Task description: Please recast every item below as a JSON list of strings, one string per line, with blank lines dropped and the pictures left out.

··········

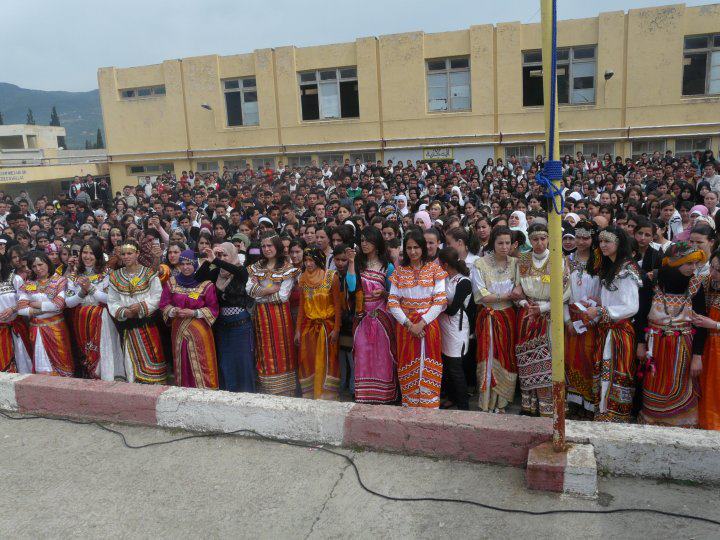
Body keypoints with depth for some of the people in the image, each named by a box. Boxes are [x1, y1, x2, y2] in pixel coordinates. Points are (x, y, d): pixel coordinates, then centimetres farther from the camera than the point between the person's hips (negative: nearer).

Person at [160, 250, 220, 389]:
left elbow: (213, 309, -4)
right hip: (179, 329, 3)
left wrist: (193, 312, -15)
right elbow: (164, 304, 9)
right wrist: (174, 311, -12)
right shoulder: (171, 282, 6)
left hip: (199, 330, -3)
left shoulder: (206, 284, -6)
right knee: (182, 363, 9)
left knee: (200, 363, -2)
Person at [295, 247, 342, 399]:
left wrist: (336, 329, -14)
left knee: (326, 363, 0)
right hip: (309, 327, 4)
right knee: (307, 363, 5)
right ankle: (309, 396, 17)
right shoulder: (303, 279, 4)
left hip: (327, 326, -4)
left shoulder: (332, 277, -8)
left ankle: (326, 397, 11)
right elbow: (302, 306, 8)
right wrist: (298, 330, 5)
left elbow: (338, 305, -9)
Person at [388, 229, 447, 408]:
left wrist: (422, 323, -15)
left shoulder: (434, 268, -1)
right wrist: (409, 324, -11)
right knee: (408, 367, 6)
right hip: (405, 325, 2)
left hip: (429, 324, -2)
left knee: (428, 367, 1)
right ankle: (409, 405, 18)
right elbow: (392, 302, 1)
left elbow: (441, 301, -7)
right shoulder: (399, 270, 5)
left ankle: (429, 405, 13)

··········

Response:
[
  "Body keypoints with depth for some of the people in the image, each named by a box. Boxes are [x1, y1, x2, y2] in pixel coordinates. Points are (x, y, d): pixel coordinates, then centimetres farther from the camera than the point between the person's hips (negative: nearer).",
  "Person at [160, 250, 220, 389]:",
  "left elbow: (213, 309, -4)",
  "right hip: (179, 329, 3)",
  "left wrist: (193, 312, -15)",
  "right elbow: (164, 304, 9)",
  "right wrist: (174, 311, -12)",
  "right shoulder: (171, 282, 6)",
  "left hip: (199, 330, -3)",
  "left shoulder: (206, 284, -6)",
  "right knee: (182, 363, 9)",
  "left knee: (200, 363, -2)",
  "Person at [295, 247, 342, 399]:",
  "left wrist: (336, 329, -14)",
  "left knee: (326, 363, 0)",
  "right hip: (309, 327, 4)",
  "right knee: (307, 363, 5)",
  "right ankle: (309, 396, 17)",
  "right shoulder: (303, 279, 4)",
  "left hip: (327, 326, -4)",
  "left shoulder: (332, 277, -8)",
  "left ankle: (326, 397, 11)",
  "right elbow: (302, 306, 8)",
  "right wrist: (298, 330, 5)",
  "left elbow: (338, 305, -9)",
  "Person at [388, 229, 447, 408]:",
  "left wrist: (422, 323, -15)",
  "left shoulder: (434, 268, -1)",
  "right wrist: (409, 324, -11)",
  "right knee: (408, 367, 6)",
  "right hip: (405, 325, 2)",
  "left hip: (429, 324, -2)",
  "left knee: (428, 367, 1)",
  "right ankle: (409, 405, 18)",
  "right elbow: (392, 302, 1)",
  "left elbow: (441, 301, -7)",
  "right shoulder: (399, 270, 5)",
  "left ankle: (429, 405, 13)"
]